The last report that was linked in the parent post seems to contradict it being a “drop in replacement”. I think that was the original intention, but the way I read it - this was going to be something that needed some migration, would have new syntax and would leverage ideas from newer build systems, namely Ninja. I think that is what @SamuraiCrow wants to do - make a ham that is more similar to Ninja, not a drop in replacement with compatible syntax and no need to migrate to the newer system. Feels like ham’s original objective is probably still achievable and would be a lot better than trying to re-envision it in to something different. Maybe I misread his intentions, and I don’t want to put words in to his mouth. But, if someone wants to make a new build system that is not entirely Jam compatible, that seems more like a regression to me.

The goal was for Ham v2 to be a 2-stage buildsystem, that is, a first step that parses the jamfiles and generates Ninja files, and a second steps that runs the build (probably reusing ninja).

The reason for this would be to avoid reparsing the whole of the Jamfiles at every build (which takes some time in the case of Haiku).

There were no major changes of syntax planned, but maybe some extensions and cleanups (not requiring a space before ; at end of rules, for example). That means the existing jamfiles would work with it out of the box, still, and no migration would be needed in most cases.

Hmmm - any significant changes to the Jamfile would still need to be reparsed and new build engine files generated. Wouldn’t it be better for it to be more tightly coupled and for the whole thing to be one package, rather than depending on an external build engine? It seems like the parsed output could be cached and Ham could just use that unless it decided it needs to be regenerated. Once it needs to be regenerated, you have lost any advantages. If you can make the generation phase parallel to the build phase, the generated files can be passed to the build stage as they are generated on the first pass, and then subsequent passes can just reuse the generated files unless they are marked as dirty. Maybe that is how it was meant to work - I didn’t look as the Ham repo much other than a brief look this morning and I have never looked at jam because it was never very interesting and didn’t solve anything for any of the projects I worked on that were not solved by the build system we used already.
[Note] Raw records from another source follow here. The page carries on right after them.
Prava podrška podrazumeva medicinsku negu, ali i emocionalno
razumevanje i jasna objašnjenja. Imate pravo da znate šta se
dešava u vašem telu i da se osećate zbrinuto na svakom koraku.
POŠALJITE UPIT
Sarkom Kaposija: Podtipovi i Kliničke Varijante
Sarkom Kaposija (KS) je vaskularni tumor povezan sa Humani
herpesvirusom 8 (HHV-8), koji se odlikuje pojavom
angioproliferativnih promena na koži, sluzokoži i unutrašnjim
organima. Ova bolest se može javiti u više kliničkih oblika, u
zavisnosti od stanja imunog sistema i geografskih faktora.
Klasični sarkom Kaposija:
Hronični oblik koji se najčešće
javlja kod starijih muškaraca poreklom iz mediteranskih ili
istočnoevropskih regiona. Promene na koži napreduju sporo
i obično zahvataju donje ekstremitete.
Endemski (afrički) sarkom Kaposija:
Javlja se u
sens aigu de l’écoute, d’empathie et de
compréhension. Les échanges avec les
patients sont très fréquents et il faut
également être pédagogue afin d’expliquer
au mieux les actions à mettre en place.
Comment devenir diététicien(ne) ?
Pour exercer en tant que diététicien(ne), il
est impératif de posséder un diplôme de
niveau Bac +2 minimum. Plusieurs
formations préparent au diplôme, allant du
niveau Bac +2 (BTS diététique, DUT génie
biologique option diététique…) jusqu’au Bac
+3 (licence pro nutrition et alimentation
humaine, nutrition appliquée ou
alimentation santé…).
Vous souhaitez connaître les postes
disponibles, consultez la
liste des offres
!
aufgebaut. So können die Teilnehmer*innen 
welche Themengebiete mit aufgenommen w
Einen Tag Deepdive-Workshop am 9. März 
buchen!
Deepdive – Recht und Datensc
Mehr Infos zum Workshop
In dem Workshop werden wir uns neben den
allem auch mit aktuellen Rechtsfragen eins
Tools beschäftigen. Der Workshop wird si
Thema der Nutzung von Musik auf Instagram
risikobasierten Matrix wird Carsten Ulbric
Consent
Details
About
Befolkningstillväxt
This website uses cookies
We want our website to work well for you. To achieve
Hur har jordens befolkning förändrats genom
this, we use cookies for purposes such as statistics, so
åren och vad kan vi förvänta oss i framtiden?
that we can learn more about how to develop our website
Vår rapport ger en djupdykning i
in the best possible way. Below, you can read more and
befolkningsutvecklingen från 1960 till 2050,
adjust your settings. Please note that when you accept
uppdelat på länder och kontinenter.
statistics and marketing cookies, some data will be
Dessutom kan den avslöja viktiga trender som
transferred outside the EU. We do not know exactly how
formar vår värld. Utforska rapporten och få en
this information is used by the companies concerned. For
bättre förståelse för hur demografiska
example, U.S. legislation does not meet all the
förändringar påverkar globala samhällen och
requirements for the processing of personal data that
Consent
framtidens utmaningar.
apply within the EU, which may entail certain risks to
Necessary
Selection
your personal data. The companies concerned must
Another potential isssue is the extensive use of filesystem attributes, this works fine on Haiku, but Linux filesystems seems to be very bad at extended attributes. I use XFS which seems to be done properly, but others are not so good (IIRC ext can’t handle >4KB attrs) which explains why nobody dares to use extended attrs on Linux.

Haiku has a fallback when they are not available, but if it is bug free I do not know.

We actually have two fallbacks:

  • If there is some support for xattrs but with limited size (that’s the case for ext4), we use a system where the attributes are stored in a separate file, and the original file has a native xattr indicating where that file is. This one works quite well, it is slower than real attributes but otherwise ok.
  • If there is no xattrs support at all, the path to the attribute file is derived from the original filepath. This has a risk of things getting out of sync, for example, if you delete a file and recreate it without the attribute overlay knowing about it, the attributes remain on the new file.

SInce the links about Ham v2 are broken in the GSoC article blog, the development discussions that have already taken place are in the v2 branch. For future reference, they can be linked from here.

Jam works totally fine for me, both on haiku and on Linux. What kind of system are you using to try to build Haiku? I used WSL quite a while ago and it was pretty painful, but since moving to Linux it works perfectly.

I’m on multithreaded building on Haiku.